Affaire Bakhtine : Comment des communistes russes des années 1920 ont été ensuite spoliés

mercredi 30 octobre 2019.
 

Nous connaissions déjà beaucoup d’avanies et de barbaries perpétrées par le stalinisme en URSS. Deux universitaires de Genève (Jean-Paul Bronckart et Cristian Bota) viennent de faire une nouvelle découverte.

Des ouvrages parus dans les années 1920 et considérés à juste titre comme des classiques théoriques marxistes de la philosophie et de la littérature ont été ensuite attribués à un autre auteur.

Tel est le cas pour « La méthode formelle en littérature : Introduction à une poétique sociologique », ouvrage de Pavel Nikolaïevitch Medvedev disparu dans les goulags en 1938.

Tel est le cas aussi de la presque totalité des travaux de Valentin Volochinov, décédé en 1936 (dont Le Freudisme ainsi que Marxisme et philosophie du langage).

A qui ces écrits ont-ils été faussement attribués ? A un militant religieux aux accents rétrogrades lorsqu’il écrit lui-même : Bakhtine.

Selon les deux chercheurs genevois « Mikhaïl Bakhtine (1895-1975) fut en réalité un usurpateur aux opinions rétrogrades ayant profité de la générosité et de la disparition précoce de deux de ses amis pour s’attribuer leur œuvre. »

Au cours des années 1980, Bakhtine bénéficie d’une réputation internationale extraordinaire.
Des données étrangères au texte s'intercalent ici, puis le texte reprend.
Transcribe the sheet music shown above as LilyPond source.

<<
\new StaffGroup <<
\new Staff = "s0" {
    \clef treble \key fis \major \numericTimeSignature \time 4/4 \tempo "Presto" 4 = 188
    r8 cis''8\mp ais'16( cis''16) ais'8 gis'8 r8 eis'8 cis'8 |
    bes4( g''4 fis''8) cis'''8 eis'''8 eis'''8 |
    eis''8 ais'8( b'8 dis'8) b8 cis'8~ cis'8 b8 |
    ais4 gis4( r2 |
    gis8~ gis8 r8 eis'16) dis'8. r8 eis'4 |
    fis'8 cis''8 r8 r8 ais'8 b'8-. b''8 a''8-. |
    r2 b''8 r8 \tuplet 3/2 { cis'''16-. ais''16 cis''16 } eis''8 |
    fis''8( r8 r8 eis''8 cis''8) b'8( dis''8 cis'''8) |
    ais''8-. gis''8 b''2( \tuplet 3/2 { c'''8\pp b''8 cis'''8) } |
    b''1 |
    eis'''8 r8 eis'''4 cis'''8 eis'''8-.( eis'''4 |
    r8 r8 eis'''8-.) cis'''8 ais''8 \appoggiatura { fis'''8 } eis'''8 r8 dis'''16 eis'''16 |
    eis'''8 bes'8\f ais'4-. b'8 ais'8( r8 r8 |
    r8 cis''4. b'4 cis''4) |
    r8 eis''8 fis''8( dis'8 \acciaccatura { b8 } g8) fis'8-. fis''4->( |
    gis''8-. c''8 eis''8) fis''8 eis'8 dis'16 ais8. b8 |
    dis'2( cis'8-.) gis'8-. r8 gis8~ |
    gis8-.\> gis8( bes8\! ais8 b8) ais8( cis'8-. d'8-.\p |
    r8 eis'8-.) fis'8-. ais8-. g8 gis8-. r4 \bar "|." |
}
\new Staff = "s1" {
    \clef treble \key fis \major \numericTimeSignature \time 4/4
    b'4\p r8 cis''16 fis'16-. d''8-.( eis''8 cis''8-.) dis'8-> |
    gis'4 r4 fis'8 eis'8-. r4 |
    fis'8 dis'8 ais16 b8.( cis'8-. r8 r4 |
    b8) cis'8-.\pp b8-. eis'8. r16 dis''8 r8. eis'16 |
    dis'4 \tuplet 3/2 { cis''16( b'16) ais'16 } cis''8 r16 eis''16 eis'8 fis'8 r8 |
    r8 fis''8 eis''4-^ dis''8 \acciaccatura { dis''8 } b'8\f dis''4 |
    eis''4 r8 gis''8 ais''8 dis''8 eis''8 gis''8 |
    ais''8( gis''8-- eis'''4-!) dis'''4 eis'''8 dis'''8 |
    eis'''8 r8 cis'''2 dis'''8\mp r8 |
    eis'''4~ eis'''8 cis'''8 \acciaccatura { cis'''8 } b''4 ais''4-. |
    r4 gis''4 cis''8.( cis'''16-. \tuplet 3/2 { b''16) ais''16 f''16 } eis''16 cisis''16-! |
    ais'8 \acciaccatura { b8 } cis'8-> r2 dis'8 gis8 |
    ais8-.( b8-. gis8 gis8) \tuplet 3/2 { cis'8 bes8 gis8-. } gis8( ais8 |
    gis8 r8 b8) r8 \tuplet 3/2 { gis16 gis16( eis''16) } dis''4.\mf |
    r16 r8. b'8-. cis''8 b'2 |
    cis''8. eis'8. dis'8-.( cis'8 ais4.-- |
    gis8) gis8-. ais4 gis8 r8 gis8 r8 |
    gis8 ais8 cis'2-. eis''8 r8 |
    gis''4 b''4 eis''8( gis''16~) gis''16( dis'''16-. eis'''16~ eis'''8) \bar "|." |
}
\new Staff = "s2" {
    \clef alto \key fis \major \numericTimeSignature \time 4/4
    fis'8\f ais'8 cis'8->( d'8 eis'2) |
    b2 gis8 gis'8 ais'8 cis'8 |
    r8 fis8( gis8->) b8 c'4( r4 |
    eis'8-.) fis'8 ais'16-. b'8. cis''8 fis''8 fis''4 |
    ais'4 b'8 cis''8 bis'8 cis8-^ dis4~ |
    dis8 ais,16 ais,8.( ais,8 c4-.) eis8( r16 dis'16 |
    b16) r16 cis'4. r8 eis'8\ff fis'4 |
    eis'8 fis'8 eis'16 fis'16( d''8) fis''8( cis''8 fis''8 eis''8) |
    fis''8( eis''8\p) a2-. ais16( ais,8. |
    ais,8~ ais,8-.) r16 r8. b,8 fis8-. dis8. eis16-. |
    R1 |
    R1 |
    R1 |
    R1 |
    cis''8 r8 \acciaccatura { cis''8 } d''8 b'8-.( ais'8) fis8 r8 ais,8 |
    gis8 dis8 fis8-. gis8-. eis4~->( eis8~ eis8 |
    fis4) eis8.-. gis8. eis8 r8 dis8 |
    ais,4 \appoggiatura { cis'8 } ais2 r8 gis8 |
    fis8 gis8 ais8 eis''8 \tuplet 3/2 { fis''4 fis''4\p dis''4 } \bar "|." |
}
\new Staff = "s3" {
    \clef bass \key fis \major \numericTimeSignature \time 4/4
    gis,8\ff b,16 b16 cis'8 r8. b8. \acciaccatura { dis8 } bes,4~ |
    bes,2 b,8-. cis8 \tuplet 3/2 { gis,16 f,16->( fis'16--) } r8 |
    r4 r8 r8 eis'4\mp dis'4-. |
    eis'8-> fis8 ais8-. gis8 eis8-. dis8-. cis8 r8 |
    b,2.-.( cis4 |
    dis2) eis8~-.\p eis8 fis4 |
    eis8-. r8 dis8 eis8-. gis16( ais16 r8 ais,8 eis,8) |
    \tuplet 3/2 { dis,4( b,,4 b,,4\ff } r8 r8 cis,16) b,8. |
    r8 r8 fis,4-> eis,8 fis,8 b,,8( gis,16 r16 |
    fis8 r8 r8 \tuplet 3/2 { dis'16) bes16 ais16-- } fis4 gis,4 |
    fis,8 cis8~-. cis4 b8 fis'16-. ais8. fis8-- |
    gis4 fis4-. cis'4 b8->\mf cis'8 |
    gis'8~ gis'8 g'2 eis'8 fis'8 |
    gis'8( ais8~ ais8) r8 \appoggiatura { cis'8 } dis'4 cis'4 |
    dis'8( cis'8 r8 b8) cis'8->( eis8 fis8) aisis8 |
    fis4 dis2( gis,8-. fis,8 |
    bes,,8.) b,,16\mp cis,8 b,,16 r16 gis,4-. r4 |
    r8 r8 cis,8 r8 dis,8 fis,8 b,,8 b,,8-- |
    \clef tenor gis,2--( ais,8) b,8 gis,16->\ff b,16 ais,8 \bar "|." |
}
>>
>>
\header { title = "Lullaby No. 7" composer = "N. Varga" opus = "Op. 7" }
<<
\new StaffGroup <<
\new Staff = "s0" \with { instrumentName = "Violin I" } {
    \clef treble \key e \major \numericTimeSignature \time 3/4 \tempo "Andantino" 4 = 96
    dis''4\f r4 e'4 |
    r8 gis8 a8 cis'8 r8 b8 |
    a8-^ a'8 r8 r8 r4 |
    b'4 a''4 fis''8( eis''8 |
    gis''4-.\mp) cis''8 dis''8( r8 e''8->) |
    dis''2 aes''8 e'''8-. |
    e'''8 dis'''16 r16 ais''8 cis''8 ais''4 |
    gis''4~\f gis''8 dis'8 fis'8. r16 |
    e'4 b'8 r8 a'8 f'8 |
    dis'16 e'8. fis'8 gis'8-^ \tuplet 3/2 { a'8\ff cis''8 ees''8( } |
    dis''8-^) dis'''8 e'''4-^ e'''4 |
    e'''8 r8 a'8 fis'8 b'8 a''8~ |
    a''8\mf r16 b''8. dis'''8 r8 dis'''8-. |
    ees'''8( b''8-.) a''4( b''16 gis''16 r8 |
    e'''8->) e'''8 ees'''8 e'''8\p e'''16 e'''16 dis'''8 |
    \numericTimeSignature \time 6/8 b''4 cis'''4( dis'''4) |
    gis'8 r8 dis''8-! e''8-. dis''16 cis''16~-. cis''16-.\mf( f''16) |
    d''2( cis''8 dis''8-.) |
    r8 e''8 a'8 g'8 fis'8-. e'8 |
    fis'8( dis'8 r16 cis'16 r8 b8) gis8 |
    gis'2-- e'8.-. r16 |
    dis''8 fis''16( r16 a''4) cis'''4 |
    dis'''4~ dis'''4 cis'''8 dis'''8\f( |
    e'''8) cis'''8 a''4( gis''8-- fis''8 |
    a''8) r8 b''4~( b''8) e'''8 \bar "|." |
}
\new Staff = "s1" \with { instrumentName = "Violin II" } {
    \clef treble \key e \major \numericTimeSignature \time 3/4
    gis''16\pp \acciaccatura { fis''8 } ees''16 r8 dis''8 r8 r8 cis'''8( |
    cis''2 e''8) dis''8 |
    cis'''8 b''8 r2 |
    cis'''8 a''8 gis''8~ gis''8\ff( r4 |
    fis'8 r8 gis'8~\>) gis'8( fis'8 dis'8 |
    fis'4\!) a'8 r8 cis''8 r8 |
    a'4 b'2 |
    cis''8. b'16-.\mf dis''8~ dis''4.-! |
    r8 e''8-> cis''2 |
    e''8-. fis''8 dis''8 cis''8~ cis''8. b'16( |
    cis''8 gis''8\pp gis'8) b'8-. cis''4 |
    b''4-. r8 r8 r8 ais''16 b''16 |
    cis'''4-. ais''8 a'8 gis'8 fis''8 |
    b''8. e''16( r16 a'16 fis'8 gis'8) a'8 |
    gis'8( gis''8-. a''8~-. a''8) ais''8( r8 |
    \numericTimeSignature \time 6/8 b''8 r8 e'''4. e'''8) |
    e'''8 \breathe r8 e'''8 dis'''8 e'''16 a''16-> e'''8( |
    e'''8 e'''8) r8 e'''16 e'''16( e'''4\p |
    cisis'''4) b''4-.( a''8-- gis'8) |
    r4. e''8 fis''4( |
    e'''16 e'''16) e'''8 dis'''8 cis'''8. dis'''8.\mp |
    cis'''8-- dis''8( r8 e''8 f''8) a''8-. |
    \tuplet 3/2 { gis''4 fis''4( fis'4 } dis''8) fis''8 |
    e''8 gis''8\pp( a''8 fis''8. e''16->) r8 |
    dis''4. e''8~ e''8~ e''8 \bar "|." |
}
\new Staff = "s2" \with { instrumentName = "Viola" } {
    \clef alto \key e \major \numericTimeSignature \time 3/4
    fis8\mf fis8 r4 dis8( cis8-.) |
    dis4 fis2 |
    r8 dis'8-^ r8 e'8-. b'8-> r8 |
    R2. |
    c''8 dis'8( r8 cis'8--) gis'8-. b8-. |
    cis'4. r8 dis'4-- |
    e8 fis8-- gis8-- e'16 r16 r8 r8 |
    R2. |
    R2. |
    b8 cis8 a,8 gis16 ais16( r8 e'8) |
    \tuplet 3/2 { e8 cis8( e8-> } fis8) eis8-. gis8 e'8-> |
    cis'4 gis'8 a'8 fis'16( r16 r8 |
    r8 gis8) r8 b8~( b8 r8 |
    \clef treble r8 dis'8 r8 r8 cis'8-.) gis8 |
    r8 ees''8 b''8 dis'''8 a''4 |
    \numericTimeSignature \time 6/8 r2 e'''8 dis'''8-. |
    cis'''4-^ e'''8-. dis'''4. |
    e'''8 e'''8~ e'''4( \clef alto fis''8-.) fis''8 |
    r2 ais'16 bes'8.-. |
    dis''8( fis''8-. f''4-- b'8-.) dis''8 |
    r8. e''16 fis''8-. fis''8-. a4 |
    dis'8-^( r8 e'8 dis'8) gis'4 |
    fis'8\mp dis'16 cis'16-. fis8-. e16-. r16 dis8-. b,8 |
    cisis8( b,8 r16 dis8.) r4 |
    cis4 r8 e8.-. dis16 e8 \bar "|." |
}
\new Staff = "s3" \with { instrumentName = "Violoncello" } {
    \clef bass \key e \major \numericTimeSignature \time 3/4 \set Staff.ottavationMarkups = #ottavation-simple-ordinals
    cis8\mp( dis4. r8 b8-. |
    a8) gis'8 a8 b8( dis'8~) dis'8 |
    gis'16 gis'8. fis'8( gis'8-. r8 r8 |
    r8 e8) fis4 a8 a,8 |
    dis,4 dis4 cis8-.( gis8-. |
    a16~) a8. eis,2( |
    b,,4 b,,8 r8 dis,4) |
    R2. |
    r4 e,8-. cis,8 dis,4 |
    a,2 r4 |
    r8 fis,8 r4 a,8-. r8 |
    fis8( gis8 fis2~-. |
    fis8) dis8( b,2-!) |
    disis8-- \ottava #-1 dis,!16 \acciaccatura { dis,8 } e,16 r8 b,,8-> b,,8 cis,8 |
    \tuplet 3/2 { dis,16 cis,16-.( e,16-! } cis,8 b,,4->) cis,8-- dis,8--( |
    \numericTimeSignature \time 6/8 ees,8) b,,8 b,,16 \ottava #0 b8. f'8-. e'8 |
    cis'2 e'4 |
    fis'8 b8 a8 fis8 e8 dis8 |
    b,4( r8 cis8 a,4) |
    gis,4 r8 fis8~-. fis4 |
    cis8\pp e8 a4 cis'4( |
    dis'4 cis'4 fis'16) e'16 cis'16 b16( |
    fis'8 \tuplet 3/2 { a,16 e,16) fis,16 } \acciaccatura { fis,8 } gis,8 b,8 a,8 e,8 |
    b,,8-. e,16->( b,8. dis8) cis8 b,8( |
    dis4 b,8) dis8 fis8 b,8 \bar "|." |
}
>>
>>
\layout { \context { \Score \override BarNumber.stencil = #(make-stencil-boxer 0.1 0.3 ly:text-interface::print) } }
Il « jouit d’une lucrative diffusion internationale, est analysée par une pléthore de commentateurs en Europe et aux Etats-Unis. Des centres de recherche sont baptisés à son nom, ses textes encore inédits sont publiés en diverses langues. » (Vincent Monnet, site de l’Université de Genève).

« Jean-Paul Bronckart avait depuis un certain temps déjà la conviction que quelque chose clochait dans cette thèse, explique Cristian Bota. Notamment à cause des différences existant entre les travaux signés par Volochinov et le reste de l’œuvre de Bakhtine. Notre idée de départ était simplement de reprendre en détail ces textes et de les comparer afin de déterminer si les conceptions de ces auteurs étaient compatibles. Mais nous étions loin de nous douter de l’ampleur de l’escroquerie qui se cachait là derrière. Et puis, progressivement, nous nous sommes pris au jeu de l’enquête et l’article prévu au départ est devenu un ouvrage de 600 pages » (Cristian Bota)

« En 2003, ce qui est censément le premier manuscrit de Bakhtine est publié en français sous le titre « Pour une philosophie de l’acte », explique Jean-Paul Bronckart. Ce texte, qui expose le programme philosophique de Bakhtine, est extrêmement médiocre. Le propos est incohérent quand il n’est pas tout simplement incompréhensible. Imaginer que la personne qui a écrit cela puisse également avoir produit Marxisme et philosophie du langage ou La méthode formelle, qui sont deux ouvrages tout à fait remarquables, est absolument impossible. »

« Bakhtine démasqué. Histoire d’un menteur, d’une escroquerie et d’un délire collectif », par Jean-Paul Bronckart et Cristian Bota, Droz, 629 p.